The history of automated controls can be traced back to inventors in ancient Greece & Egypt, who sought ways to keep more accurate track of time than afforded by sundials and hourglasses.  Their efforts, dating as far back as 300BC, produced devices actuated by water flow, which is actually quite reliable and repeatable: a set amount of water will flow via gravity through a fixed conduit in the exact same amount of time, every time.  These were in fairly common use until the invention of the mechanical clock in the 14th century.

The Industrial Revolution grew the need for automated processes exponentially…the need to control objects or tooling in motion, fluid flow, temperature, and pressure, just to name a few.  As time passed, the sky was literally the limit: modern aircraft & spacecraft rely on a staggering amount of automated processes from production to operation.

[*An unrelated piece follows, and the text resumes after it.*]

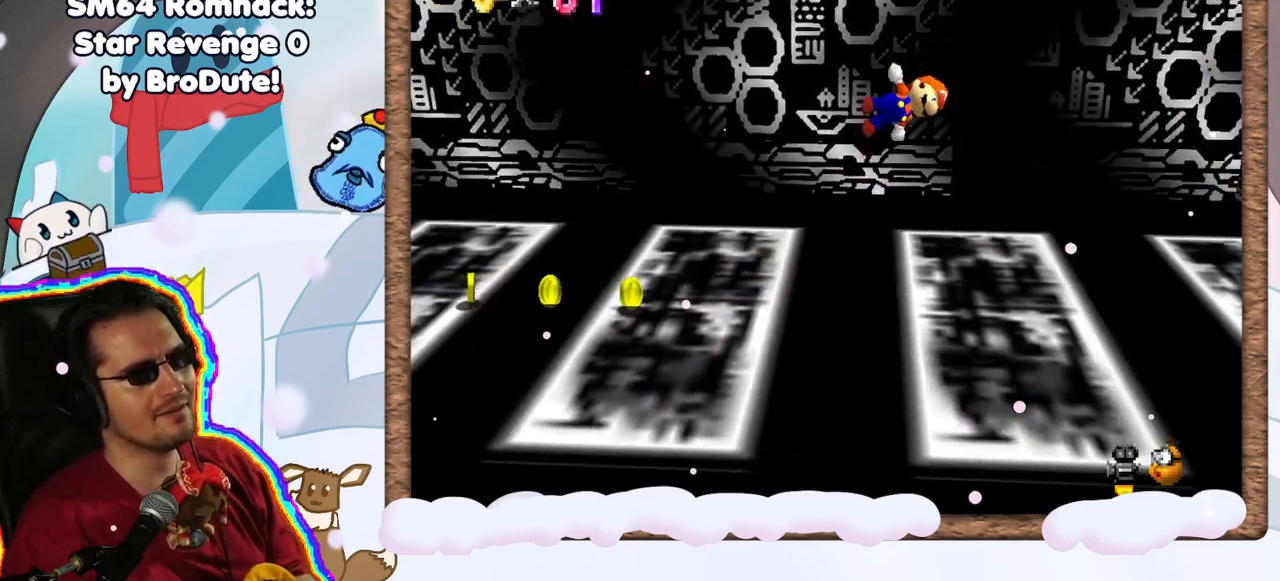
{"dt_ms": 500, "buttons": ["A"], "left_stick": "left", "events": [[183, "A", "up"], [383, "A", "down"], [450, "left_stick", "left"]]}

All throughout history, though, the benefits of automation remain the same: making processes more efficient.  That’s where the EXAIR EFC Electronic Flow Control comes in, for automating processes involving compressed air use, by turning air flow off when it’s not needed.  In fact, not only do they provide simple on/off control to blow only when a part is “seen” by the photoelectric sensor, there are eight distinct modes to incorporate delay on or off, flicker on or off, signal on/off delay, interval, or “One-Shot,” where the sensor detects the part, delays opening the valve per the timer setting, and blows for one second.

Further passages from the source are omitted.